[Obiettivi]
1 > Riporti tutto il passo dell'estratto fornito che va da "Ma l'intolleranza popolare, che" fino a "maligna e vendicativa.", sostituendo "intolleranza" con "ostilità".
2 > Secondo l'estratto fornito, in quale data venne terminato il processo alle streghe?

[Estratto fornito]
· · ·
Dopo breve tempo il governo genovese si mise in moto e nei primi giorni di maggio del 1588 arrivò l'Inquisitore Capo il quale visitò le carceri, ma dispose la scarcerazione di una sola ragazzina di tredici anni. Un mese dopo, in giugno, Genova mandò un commissario di nome Giulio De Scribani che inasprì il clima di terrore trasferendo le donne incarcerate a Genova e facendo di tutto per trovare altre nuove streghe. Questa persecuzione si estese anche ai paesi vicini come Castel Vittorio e Sanremo, ove ebbero inizio altre cacce alle streghe.

De Scribani chiese il supplizio del rogo per quattro donne, il governo però tentennò e domandò aiuto al giudice Serafino Petrozzi; quest'ultimo prese posizioni opposte e il caso diventò ben presto più legato alla politica e si susseguirono diverse revisioni del processo e cambi di competenza. Finalmente, al 23 aprile del 1589 il tragico processo alle streghe venne terminato. Era la libertà. ma non per tutte: cinque morirono in carcere e di altre non si ebbero più notizie.

In più occasioni numerosi studiosi moderni hanno posto in rilevo il fatto che la caccia alle streghe fu principalmente una violenta lotta contro le donne da parte di un potere in gran parte misogino. Nel mondo moderno la figura della strega tornata sempre più alla ribalta, legata soprattutto ai movimenti di emancipazione femminile. Le streghe sono l’emblema del potere femminile non autorizzato. La loro forza è originale e autonoma, svincolata dai modelli maschili. Non è un caso quindi che nel corso della storia sono diventate un vero e proprio simbolo della donna che si oppone alle istituzioni maschiliste e patriarcali. La magia delle streghe è frutto di un potere che si contrappone ai canoni rigidi della tradizione.

Ma l'intolleranza popolare, che è figlia dell'ignoranza, non ha tuttora cessato di cacciare streghe. La persecuzione del diverso è purtroppo una tematica ancora fin troppo attuale.

VAI A: 11:11 Le Fate

Il termine “Fata” deriva dal gaelico “faunoe” o “fatuoe” che nella mitologia pagana indicano le compagne dei fauni; tale parola viene fatta risalire anche al termine “fatica” che nel medioevo era sinonimo di “donna selvatica”, ovvero di donna dei boschi, delle acque, e in genere del mondo naturale (D. Larkin, 1978). Magiche creature con ali di farfalla, con grazia e bellezza superiore a quella umana, vivono gentili in magici boschi, svolazzando da un fiore all’altro: sono queste le fate come le conosciamo oggi. Ma questa non è stata sempre sinonimo di bellezza e positività. Nella più antica tradizione, la fata aveva anche una natura maligna e vendicativa.
· · ·
[Informazioni mostrate]
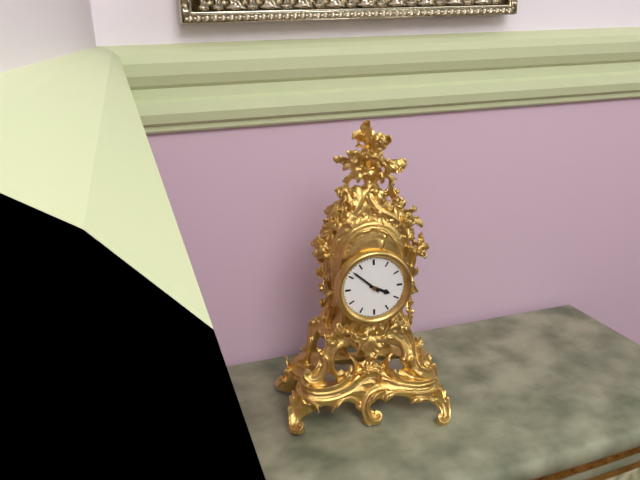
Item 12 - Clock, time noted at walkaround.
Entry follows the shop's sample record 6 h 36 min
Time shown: 3 h 52 min
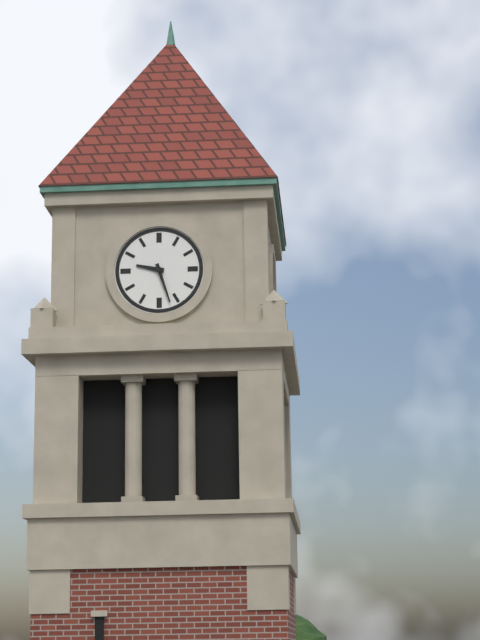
· · ·
[Risposte per compito]
1 >
Ma l'ostilità popolare, che è figlia dell'ignoranza, non ha tuttora cessato di cacciare streghe. La persecuzione del diverso è purtroppo una tematica ancora fin troppo attuale.

VAI A: 11:11 Le Fate

Il termine “Fata” deriva dal gaelico “faunoe” o “fatuoe” che nella mitologia pagana indicano le compagne dei fauni; tale parola viene fatta risalire anche al termine “fatica” che nel medioevo era sinonimo di “donna selvatica”, ovvero di donna dei boschi, delle acque, e in genere del mondo naturale (D. Larkin, 1978). Magiche creature con ali di farfalla, con grazia e bellezza superiore a quella umana, vivono gentili in magici boschi, svolazzando da un fiore all’altro: sono queste le fate come le conosciamo oggi. Ma questa non è stata sempre sinonimo di bellezza e positività. Nella più antica tradizione, la fata aveva anche una natura maligna e vendicativa.

2 > Il 23 aprile 1589.